When a message from her appeared out of the blue, he was intrigued, and he responded by sending her a few different phone numbers and e-mail addresses. “I gave her every possible way to reach me. She was the pitcher, she threw it over the plate, so I was going to swing,” he says with a laugh.
His MySpace profile had said he harbored “a weakness for women.” She initially took it as the kind of flirtatious comment any 27-year-old guy might make. But Jevon was actually referring to two specific ladies — his young daughters, ages 6 and 1, who had him wrapped around their little fingers. He told her about them, and about the rest of his close-knit family, his interests and goals and everything else, in long phone conversations. That he was a parent didn’t dissuade Cydney. “I knew it would make my life more complicated, but I could deal with complicated,” she says.
After their wordless meeting and voiceless online messages, they noticed a special bond forming during these lengthy talks. “He was so forthcoming, really committed to his family obligations,” Cydney recalls. “For me, that was the best part, feeling that I found someone I really liked as a person who I shared a value system with.”
Every few weeks, one would brave the trek between Washington and North Carolina to visit the other.

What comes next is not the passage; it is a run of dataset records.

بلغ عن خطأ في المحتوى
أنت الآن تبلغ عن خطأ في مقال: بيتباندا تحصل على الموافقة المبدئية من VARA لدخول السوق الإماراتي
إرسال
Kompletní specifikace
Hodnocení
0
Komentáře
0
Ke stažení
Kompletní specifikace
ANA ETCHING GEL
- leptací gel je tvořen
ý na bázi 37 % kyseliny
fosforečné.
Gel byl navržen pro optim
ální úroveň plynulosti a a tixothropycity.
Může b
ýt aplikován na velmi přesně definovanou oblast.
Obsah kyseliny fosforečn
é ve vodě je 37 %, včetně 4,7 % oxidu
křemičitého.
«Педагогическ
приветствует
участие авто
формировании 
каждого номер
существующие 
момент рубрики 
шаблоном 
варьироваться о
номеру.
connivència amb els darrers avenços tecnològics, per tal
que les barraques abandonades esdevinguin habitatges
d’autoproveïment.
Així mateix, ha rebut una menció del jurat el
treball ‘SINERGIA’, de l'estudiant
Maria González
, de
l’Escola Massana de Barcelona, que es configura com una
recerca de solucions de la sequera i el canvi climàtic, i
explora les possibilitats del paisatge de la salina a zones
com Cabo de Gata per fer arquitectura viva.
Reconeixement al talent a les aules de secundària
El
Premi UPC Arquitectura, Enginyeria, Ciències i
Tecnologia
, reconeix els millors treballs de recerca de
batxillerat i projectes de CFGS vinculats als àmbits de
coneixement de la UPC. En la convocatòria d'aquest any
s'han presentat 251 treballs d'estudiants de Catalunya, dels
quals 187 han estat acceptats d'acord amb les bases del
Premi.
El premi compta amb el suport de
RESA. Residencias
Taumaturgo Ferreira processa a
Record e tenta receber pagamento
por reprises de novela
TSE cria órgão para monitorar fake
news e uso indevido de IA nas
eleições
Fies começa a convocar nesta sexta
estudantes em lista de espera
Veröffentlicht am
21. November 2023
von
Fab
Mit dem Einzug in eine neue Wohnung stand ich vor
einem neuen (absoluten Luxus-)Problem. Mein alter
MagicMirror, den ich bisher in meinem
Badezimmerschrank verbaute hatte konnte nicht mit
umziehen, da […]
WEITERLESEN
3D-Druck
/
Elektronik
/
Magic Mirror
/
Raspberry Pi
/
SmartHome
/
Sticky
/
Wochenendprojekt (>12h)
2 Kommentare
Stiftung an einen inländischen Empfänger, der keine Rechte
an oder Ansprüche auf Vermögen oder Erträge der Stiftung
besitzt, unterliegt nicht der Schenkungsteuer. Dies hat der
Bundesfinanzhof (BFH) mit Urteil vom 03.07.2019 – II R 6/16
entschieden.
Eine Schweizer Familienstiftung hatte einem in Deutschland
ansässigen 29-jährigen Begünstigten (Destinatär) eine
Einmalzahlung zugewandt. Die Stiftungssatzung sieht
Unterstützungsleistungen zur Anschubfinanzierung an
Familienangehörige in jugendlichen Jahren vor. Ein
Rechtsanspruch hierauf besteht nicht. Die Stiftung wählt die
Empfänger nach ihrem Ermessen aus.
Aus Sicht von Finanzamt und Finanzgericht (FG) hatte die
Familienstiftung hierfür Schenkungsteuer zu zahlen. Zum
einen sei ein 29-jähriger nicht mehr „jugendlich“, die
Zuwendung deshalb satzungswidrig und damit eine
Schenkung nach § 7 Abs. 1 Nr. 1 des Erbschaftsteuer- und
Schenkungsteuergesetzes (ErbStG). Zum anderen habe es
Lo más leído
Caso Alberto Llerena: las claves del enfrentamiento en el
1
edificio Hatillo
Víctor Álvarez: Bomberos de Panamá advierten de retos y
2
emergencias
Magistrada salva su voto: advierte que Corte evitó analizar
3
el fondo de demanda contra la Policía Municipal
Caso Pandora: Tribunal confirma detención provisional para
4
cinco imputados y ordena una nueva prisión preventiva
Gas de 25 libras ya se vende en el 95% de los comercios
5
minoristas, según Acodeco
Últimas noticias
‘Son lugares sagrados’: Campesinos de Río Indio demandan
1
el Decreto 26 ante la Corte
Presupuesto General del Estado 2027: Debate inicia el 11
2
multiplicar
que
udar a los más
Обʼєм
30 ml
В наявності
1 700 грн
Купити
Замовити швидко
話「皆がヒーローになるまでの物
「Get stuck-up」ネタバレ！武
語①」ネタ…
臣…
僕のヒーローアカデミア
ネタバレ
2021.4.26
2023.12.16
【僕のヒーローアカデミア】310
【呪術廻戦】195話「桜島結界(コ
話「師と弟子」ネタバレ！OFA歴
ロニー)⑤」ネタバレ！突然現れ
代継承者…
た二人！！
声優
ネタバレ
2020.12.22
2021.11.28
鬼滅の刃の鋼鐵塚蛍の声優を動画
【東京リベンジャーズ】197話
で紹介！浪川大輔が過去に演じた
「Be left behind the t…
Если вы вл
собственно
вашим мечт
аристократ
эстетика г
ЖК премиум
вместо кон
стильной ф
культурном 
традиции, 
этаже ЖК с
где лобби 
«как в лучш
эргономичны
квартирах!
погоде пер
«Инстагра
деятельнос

Each time they were together felt like further acknowledgment that something real, something serious, was developing. Their visits were often spent doing mundane activities — running errands together, watching college sports on TV — but the time together was precious. “We call it the bubble, and we still try to do this, where it’s just us,” Cydney says. “Having that really protected time where it’s really committed and you’re tuned in.”
Jevon was smitten with her driven, outgoing personality and sense of humor. It wasn’t long before he told her this felt like love; by December of that year, as they spent their last Christmas apart, he sent a text message: “I’m going to marry you one day.” He introduced her to his daughters, Alexis and Kellen. Because both Jevon’s parents and his daughters’ mother’s parents are still married, Cydney found she could be a resource for the girls on navigating the waters of non-nuclear families. “I had stepparents, so I’m super conscious of integrating new people into a child’s life and making sure they’re going to stick around,” she says.